Content

Welcome to the CJU website » LOG IN

Details

Bipolar energy in the treatment of benign prostatic hyperplasia: a current systematic review of the literature
Oct  2015 (Vol.  22, Issue  51, Pages( 30 - 44)
PMID: 26497342

Abstract

Text-Size + 

  • INTRODUCTION:

    For decades, the monopolar transurethral resection of the prostate has been established as the minimally invasive surgical treatment for patients with benign prostatic hyperplasia (BPH). In recent years, new technologies and devices emerged to reduce the morbidity and improve outcomes for this treatment approach. Bipolar energy introduced the use of saline irrigation and laser technology increased the urological armamentarium to treat BPH. We performed a systematic review of the literature regarding bipolar technology for the treatment of BPH.

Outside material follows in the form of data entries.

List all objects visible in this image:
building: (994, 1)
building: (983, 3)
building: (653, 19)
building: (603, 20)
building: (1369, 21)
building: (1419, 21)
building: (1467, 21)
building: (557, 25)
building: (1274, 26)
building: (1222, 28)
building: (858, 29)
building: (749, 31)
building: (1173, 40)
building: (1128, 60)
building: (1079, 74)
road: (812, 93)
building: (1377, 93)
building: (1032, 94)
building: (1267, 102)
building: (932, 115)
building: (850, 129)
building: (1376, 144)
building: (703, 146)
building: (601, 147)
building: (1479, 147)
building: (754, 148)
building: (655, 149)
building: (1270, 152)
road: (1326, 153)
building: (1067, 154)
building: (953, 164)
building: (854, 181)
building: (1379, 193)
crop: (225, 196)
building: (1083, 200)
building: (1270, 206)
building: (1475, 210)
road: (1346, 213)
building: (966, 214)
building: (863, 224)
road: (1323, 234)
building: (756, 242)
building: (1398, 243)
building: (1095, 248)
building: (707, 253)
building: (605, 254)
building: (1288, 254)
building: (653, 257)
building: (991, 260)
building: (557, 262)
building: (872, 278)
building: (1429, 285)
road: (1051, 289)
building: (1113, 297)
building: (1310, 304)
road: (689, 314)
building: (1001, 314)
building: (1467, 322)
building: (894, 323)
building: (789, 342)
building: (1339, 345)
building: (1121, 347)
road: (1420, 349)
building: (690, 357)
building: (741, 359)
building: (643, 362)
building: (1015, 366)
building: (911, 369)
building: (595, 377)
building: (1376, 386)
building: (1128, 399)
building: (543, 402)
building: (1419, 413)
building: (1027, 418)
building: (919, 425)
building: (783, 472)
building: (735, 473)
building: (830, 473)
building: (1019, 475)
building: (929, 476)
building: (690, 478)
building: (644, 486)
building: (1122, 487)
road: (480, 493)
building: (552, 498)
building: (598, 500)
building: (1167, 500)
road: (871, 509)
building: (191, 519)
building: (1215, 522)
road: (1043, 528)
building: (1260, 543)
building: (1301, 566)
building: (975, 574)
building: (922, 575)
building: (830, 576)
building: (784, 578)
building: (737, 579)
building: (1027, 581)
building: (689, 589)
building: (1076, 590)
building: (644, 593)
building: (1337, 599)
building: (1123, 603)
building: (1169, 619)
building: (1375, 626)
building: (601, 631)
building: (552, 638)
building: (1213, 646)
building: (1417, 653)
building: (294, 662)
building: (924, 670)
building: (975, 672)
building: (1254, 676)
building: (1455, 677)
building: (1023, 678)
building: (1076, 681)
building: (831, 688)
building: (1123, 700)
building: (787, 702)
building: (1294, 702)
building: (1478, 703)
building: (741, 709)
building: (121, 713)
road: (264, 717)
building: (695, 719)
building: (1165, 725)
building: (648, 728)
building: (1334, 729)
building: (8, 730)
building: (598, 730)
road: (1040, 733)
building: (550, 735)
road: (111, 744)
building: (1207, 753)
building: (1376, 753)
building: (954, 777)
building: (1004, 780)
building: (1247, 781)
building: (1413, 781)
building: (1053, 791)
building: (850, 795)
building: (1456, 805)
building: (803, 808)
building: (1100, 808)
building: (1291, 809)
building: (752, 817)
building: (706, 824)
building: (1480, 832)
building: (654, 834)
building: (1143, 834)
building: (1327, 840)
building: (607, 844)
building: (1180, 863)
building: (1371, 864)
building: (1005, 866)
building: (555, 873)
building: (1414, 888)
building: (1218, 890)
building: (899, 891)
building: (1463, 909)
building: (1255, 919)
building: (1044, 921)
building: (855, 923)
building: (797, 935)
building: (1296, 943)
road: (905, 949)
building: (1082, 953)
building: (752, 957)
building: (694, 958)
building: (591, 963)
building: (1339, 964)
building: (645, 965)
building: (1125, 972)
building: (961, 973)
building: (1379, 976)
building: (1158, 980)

    MATERIALS AND METHODS:

    A MEDLINE database search using the PRISMA methodology. Selected literature was restricted to articles published in English and published between 2005 and 2015. Articles regarding techniques using bipolar energy were included, while manuscripts that used a different technique, hybrid techniques, or techniques other than bipolar resection, bipolar vaporization, and bipolar enucleation were excluded.

    RESULTS:

    The use of bipolar energy in the endoscopic treatment of BPH presented a significant reduction in operative time, perioperative complications, shorter catheterization time, reduced number of blood products transfused, and shorter hospital stay compared to standard techniques. Postoperative outcomes showed that bipolar energy was safe and offered significant outcome improvement when compared to traditional monopolar transurethral resection of the prostate (TURP).

    CONCLUSION:

    The use of bipolar energy in the surgical treatment of patients with BPH is safe and is associated with improvements in perioperative outcomes. Short and mid-term functional outcomes are comparable to standard techniques, but long term functional outcomes need better clinical evaluation.